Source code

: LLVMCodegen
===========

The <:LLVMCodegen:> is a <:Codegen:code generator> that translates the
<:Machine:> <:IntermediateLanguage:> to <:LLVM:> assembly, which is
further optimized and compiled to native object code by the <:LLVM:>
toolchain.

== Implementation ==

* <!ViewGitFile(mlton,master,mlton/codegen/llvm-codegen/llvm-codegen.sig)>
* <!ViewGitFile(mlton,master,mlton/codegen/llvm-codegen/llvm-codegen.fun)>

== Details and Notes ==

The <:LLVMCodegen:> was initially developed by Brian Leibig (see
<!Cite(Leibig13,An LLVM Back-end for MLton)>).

• • •

**How to complete this task:**
Word for word, restate the lines running from the one containing "The <:LLVMCodegen:> is" through the final line of the records above, and nothing besides.

**Answer box:**
The <:LLVMCodegen:> is a <:Codegen:code generator> that translates the
<:Machine:> <:IntermediateLanguage:> to <:LLVM:> assembly, which is
further optimized and compiled to native object code by the <:LLVM:>
toolchain.

== Implementation ==

* <!ViewGitFile(mlton,master,mlton/codegen/llvm-codegen/llvm-codegen.sig)>
* <!ViewGitFile(mlton,master,mlton/codegen/llvm-codegen/llvm-codegen.fun)>

== Details and Notes ==

The <:LLVMCodegen:> was initially developed by Brian Leibig (see
<!Cite(Leibig13,An LLVM Back-end for MLton)>).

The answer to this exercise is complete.